#### [What to work on]
Please copy out every one of the following lines word for word, changing nothing.

** START OF Information supplied **

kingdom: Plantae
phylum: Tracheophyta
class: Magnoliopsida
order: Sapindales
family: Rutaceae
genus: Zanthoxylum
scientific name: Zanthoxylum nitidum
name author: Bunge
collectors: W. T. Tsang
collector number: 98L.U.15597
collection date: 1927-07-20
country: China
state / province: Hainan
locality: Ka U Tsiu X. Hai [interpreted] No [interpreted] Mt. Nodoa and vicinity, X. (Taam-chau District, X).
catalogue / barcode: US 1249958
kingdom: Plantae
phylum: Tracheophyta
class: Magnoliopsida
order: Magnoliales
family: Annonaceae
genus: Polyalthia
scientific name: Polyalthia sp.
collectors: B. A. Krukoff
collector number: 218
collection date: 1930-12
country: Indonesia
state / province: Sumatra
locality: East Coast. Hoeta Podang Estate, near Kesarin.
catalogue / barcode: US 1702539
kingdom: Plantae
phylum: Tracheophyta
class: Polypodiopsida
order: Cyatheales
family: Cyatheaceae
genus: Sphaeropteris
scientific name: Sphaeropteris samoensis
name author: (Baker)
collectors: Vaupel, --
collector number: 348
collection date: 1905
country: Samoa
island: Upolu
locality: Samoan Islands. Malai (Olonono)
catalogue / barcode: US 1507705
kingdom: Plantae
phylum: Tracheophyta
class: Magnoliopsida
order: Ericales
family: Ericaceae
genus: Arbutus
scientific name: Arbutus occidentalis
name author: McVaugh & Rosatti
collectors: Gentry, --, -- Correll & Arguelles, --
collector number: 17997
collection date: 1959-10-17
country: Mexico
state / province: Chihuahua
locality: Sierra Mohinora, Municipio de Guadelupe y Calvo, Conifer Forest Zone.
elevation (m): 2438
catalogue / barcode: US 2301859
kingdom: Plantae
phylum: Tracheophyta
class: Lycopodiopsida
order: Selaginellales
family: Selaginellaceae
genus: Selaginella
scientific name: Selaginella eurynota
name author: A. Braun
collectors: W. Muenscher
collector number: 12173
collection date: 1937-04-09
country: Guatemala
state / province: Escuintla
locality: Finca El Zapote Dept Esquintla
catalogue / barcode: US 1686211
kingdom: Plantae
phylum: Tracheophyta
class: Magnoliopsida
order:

** END OF Information supplied **

#### [Result of the exercise]
kingdom: Plantae
phylum: Tracheophyta
class: Magnoliopsida
order: Sapindales
family: Rutaceae
genus: Zanthoxylum
scientific name: Zanthoxylum nitidum
name author: Bunge
collectors: W. T. Tsang
collector number: 98L.U.15597
collection date: 1927-07-20
country: China
state / province: Hainan
locality: Ka U Tsiu X. Hai [interpreted] No [interpreted] Mt. Nodoa and vicinity, X. (Taam-chau District, X).
catalogue / barcode: US 1249958
kingdom: Plantae
phylum: Tracheophyta
class: Magnoliopsida
order: Magnoliales
family: Annonaceae
genus: Polyalthia
scientific name: Polyalthia sp.
collectors: B. A. Krukoff
collector number: 218
collection date: 1930-12
country: Indonesia
state / province: Sumatra
locality: East Coast. Hoeta Podang Estate, near Kesarin.
catalogue / barcode: US 1702539
kingdom: Plantae
phylum: Tracheophyta
class: Polypodiopsida
order: Cyatheales
family: Cyatheaceae
genus: Sphaeropteris
scientific name: Sphaeropteris samoensis
name author: (Baker)
collectors: Vaupel, --
collector number: 348
collection date: 1905
country: Samoa
island: Upolu
locality: Samoan Islands. Malai (Olonono)
catalogue / barcode: US 1507705
kingdom: Plantae
phylum: Tracheophyta
class: Magnoliopsida
order: Ericales
family: Ericaceae
genus: Arbutus
scientific name: Arbutus occidentalis
name author: McVaugh & Rosatti
collectors: Gentry, --, -- Correll & Arguelles, --
collector number: 17997
collection date: 1959-10-17
country: Mexico
state / province: Chihuahua
locality: Sierra Mohinora, Municipio de Guadelupe y Calvo, Conifer Forest Zone.
elevation (m): 2438
catalogue / barcode: US 2301859
kingdom: Plantae
phylum: Tracheophyta
class: Lycopodiopsida
order: Selaginellales
family: Selaginellaceae
genus: Selaginella
scientific name: Selaginella eurynota
name author: A. Braun
collectors: W. Muenscher
collector number: 12173
collection date: 1937-04-09
country: Guatemala
state / province: Escuintla
locality: Finca El Zapote Dept Esquintla
catalogue / barcode: US 1686211
kingdom: Plantae
phylum: Tracheophyta
class: Magnoliopsida
order:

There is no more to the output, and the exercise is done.